Plaintiff contended that the State Department was obliged to provide him with notice and a hearing before his US passport could be revoked, stating that failure to do so would unfairly and unconstitutionally restrict his right to travel abroad without any opportunity to contest the revocation decision at the federal level.

In rejecting his due process challenge the appellate court noted that the plaintiff had been afforded reasonable notice and opportunity to be heard at the state level, before the state agency certified the amount of arrears to the federal government and before any action was taken on the passport. In fact the federal statute expressly required the responsible state agencies to ensure that each individual obligor was afforded notice of a determination that he was in arrears in excess of $5000, the consequences of such a determination and an opportunity to contest same.

Certification is to be made to the US Department of Health and Human Services which in turn is to transmit the certification to the Secretary of State.

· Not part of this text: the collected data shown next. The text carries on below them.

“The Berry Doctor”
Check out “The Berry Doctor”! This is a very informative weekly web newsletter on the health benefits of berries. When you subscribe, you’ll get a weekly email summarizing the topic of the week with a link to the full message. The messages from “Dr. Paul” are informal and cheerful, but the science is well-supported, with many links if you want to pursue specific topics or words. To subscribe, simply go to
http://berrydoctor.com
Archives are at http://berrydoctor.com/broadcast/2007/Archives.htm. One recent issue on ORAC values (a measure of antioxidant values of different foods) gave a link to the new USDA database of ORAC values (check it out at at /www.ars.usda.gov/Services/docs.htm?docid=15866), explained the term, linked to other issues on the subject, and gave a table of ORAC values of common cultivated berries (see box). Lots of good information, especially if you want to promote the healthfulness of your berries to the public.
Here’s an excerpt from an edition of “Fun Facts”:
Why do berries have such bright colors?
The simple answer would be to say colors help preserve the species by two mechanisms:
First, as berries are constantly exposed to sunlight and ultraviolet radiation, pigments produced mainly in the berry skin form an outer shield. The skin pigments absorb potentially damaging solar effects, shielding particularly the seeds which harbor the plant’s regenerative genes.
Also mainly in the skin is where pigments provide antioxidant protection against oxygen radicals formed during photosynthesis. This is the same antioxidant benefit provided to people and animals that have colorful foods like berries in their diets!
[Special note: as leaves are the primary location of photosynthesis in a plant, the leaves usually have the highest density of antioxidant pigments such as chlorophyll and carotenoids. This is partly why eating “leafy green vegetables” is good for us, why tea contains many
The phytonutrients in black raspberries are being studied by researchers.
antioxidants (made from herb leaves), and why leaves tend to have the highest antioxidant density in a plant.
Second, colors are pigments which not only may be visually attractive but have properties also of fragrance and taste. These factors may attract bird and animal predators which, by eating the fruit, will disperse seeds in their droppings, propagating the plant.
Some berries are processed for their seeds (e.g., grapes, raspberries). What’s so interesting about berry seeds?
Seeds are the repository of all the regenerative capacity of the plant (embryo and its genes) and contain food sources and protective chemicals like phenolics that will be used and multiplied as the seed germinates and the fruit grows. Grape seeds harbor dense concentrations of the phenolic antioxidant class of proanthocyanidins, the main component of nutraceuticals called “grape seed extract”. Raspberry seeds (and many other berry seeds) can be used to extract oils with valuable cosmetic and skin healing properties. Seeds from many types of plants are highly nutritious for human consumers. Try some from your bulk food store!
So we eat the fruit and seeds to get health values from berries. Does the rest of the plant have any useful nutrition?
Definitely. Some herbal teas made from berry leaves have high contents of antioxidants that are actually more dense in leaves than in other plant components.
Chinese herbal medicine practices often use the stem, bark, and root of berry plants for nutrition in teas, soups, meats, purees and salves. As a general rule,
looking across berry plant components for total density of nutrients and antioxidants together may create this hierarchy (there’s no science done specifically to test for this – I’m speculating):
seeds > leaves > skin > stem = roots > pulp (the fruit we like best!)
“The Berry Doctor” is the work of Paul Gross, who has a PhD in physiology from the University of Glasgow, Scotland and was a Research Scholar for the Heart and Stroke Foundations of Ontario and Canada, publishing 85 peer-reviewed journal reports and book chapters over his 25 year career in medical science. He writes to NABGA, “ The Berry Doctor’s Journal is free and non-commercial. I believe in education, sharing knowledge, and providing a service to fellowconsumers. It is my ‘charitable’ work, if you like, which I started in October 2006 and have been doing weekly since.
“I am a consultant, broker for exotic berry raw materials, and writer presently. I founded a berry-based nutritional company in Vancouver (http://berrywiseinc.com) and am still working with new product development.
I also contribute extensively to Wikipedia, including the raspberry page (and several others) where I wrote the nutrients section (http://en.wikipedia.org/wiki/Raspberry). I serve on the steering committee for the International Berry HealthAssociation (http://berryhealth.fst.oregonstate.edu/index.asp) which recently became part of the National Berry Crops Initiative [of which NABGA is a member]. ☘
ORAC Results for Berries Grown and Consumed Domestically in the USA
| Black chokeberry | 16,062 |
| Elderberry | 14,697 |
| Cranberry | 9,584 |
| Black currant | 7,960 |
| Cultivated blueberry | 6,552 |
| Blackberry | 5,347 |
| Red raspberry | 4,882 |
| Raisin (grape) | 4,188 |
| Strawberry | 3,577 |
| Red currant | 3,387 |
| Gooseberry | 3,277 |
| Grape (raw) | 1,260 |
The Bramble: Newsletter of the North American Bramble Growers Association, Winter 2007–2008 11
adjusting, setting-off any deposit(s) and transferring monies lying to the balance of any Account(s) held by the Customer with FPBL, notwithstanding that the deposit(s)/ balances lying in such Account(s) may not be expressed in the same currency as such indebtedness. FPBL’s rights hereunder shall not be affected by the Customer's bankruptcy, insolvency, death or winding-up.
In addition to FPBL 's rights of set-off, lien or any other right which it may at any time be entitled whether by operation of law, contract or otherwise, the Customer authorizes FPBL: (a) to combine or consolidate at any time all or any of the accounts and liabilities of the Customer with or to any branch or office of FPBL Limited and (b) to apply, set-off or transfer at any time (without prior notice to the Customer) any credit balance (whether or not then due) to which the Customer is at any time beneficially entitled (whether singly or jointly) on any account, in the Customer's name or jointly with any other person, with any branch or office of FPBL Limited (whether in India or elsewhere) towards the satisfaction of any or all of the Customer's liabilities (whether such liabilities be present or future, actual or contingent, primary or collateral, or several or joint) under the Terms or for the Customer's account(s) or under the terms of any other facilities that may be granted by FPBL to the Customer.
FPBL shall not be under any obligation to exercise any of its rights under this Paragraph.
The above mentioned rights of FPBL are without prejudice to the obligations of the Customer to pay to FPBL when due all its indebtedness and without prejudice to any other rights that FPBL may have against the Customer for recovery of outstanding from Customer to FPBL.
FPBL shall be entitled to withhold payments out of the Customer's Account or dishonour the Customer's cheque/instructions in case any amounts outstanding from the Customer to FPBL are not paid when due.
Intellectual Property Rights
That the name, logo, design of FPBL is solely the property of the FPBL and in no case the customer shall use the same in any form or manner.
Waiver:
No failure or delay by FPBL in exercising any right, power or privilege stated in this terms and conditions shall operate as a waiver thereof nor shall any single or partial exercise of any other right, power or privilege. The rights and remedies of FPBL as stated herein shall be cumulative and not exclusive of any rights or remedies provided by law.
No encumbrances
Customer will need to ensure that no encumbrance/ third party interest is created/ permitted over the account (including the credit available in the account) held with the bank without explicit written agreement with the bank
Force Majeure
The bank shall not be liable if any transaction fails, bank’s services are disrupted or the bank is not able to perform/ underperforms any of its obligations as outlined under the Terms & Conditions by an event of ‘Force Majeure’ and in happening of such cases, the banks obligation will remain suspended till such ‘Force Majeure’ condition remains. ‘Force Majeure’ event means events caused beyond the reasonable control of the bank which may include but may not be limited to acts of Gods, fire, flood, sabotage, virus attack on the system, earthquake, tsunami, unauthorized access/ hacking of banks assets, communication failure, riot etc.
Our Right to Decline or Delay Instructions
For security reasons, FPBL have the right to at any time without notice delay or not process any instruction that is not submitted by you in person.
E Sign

The Secretary of State upon receipt of the certification "shall refuse to issue a passport" to an obligor in arrears and "may revoke, restrict or limit a passport issued previously to such individual." The court held that the apparent discretion given to the Secretary of State in revoking the issued passports of delinquent child support obligors is not fatal in that the plaintiff failed to produce any evidence of arbitrary conduct.

The administrative practice of revoking the passports of only those seriously delinquent obligors who come to the attention of the State Department because they are seeking new passport services is reasonable.

Citing to the leading Supreme Court decision in Haig v. Agee, 453 U.S. 280, 291 (1981), the Second Circuit stated that the Secretary of State has broad rule-making authority and that a consistent administrative construction of the statute must be followed by the courts unless there are compelling indications that it is wrong.

"The latitude that should be given to the Secretary in creating a policy for passport revocation for those certified as being in child support arrears is arguably broader that that given in Haig, as the Secretary in this instance is acting pursuant to a specific delegation of discretionary authority from Congress…. [citations omitted]. Following the Supreme Court's decision in Haig, we find constitutionally adequate the State Department's policy of only revoking the passports of those certified as being in child support arrears when such persons apply for new passport services. We therefore find that the discretion permitted in 42 U.S.C. §652(k)(2) and 22 C.F.R. 51.72(a) does not require the State Department to provide hearings for those who have their passports revoked.

In sum, because the right to notice and an opportunity to contest the arrears determination before the relevant state agency is sufficient to protect the liberty interest in having a passport and traveling internationally, we deny both plaintiff's facial and as applied procedural due process challenges to the statutes and regulations."

The equal protection challenge focused on the fact that the State Department regulations do provide for a federal-level pre-revocation hearing for virtually every other ground allowed for passport revocation (e.g. failure to repay federal student loans), but not in the case of certified child support arrearages.

The court noted that the protected interest here, the right to travel internationally "is not a fundamental right equivalent to the right to the right to interstate travel." Haig v. Agee, supra, 453 U.S. at 307. Moreover, the class of persons to which the plaintiff belongs is not a suspect class.

Therefore, the equal protection challenge will be rejected so long as the classification created "rationally furthers a legitimate state interest."

The appellate court reasoned that the State Department could have reasonably concluded that since child support obligors are entitled to a full review of the arrearage determination at the state level there was no need to provide an additional level of federal review prior to revocation of the passport.